EXPLORE O MATERIAL
#1 Responda com base no relato abaixo:
(a) De que cidade quem narra saiu, e a que cidade chegou?
(b) Quantos quilômetros foram percorridos nessa viagem?
(c) Com quem quem narra fala ao se preparar para dormir, e o que diz?
#2 Devolva, sem nenhuma alteração, as linhas das entradas da linha com "Under every image write" até o fim das entradas, incluindo a primeira e a última.

TRECHO DO TEXTO
Eu tenho muita sorte. Viajei mais de sete mil quilômetros para sair de Brasília e chegar a Puerto Montt e ainda viajaria muito mais durante esta semana, mas tinha muito o quê agradecer. O ano passado foi difícil, tive muitos problemas e talvez tivesse desistido se não fosse a ajuda de muitas pessoas. Agora que a ficha estava caindo que ia começar um novo ano. Fiquei ali, calado, pensando na minha vida (meus amigos provavelmente estavam preocupados em saber se eu estava entrando em coma alcoólico) e nos novos desafios que teria dali pra frente. A vida pode ser uma festa, basta encará-la de frente e torcer pra que tudo dê certo a maior parte do tempo.

E eu estava pensando ainda no ritmo, nos olhares, nos sorrisos das diversas pessoas que eu tinha visto naquela festa. Foi quando chegamos ao hotel. Subimos e, quando nos preparávamos para dormir, falei com o Francisco que ia dar uma volta. E fui.

Registros de dados
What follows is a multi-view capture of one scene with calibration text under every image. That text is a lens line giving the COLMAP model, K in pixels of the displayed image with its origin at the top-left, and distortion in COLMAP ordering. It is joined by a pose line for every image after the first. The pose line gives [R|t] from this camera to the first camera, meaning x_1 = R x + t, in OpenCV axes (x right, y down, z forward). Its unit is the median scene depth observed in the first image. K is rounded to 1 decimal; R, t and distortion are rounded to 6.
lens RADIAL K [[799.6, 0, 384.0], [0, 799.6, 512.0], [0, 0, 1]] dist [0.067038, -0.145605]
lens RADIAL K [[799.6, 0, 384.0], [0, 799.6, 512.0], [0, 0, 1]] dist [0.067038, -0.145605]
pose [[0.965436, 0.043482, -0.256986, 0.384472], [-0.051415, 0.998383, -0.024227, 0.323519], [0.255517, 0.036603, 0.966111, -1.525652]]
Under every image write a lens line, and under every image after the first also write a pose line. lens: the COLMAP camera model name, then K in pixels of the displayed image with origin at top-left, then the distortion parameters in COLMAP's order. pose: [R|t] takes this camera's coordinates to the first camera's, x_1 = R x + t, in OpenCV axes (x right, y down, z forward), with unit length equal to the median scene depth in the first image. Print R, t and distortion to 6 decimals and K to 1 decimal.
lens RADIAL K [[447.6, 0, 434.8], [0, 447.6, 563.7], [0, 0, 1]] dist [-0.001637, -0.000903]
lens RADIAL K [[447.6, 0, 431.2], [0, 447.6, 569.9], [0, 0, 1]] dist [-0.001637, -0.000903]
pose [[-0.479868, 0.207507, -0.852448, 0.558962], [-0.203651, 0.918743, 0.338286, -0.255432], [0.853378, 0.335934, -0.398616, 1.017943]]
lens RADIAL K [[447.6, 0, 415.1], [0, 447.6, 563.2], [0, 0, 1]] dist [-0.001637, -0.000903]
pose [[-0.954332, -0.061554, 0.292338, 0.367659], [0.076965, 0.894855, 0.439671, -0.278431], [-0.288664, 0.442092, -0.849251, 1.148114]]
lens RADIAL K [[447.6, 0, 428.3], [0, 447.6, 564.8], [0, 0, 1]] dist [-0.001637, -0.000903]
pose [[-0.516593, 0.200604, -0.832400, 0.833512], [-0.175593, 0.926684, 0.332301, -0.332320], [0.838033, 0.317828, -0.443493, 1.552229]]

RESPOSTAS
#1
(a) Saiu de Brasília e chegou a Puerto Montt.
(b) Mais de sete mil quilômetros.
(c) Com o Francisco, a quem diz que ia dar uma volta.

#2
Under every image write a lens line, and under every image after the first also write a pose line. lens: the COLMAP camera model name, then K in pixels of the displayed image with origin at top-left, then the distortion parameters in COLMAP's order. pose: [R|t] takes this camera's coordinates to the first camera's, x_1 = R x + t, in OpenCV axes (x right, y down, z forward), with unit length equal to the median scene depth in the first image. Print R, t and distortion to 6 decimals and K to 1 decimal.
lens RADIAL K [[447.6, 0, 434.8], [0, 447.6, 563.7], [0, 0, 1]] dist [-0.001637, -0.000903]
lens RADIAL K [[447.6, 0, 431.2], [0, 447.6, 569.9], [0, 0, 1]] dist [-0.001637, -0.000903]
pose [[-0.479868, 0.207507, -0.852448, 0.558962], [-0.203651, 0.918743, 0.338286, -0.255432], [0.853378, 0.335934, -0.398616, 1.017943]]
lens RADIAL K [[447.6, 0, 415.1], [0, 447.6, 563.2], [0, 0, 1]] dist [-0.001637, -0.000903]
pose [[-0.954332, -0.061554, 0.292338, 0.367659], [0.076965, 0.894855, 0.439671, -0.278431], [-0.288664, 0.442092, -0.849251, 1.148114]]
lens RADIAL K [[447.6, 0, 428.3], [0, 447.6, 564.8], [0, 0, 1]] dist [-0.001637, -0.000903]
pose [[-0.516593, 0.200604, -0.832400, 0.833512], [-0.175593, 0.926684, 0.332301, -0.332320], [0.838033, 0.317828, -0.443493, 1.552229]]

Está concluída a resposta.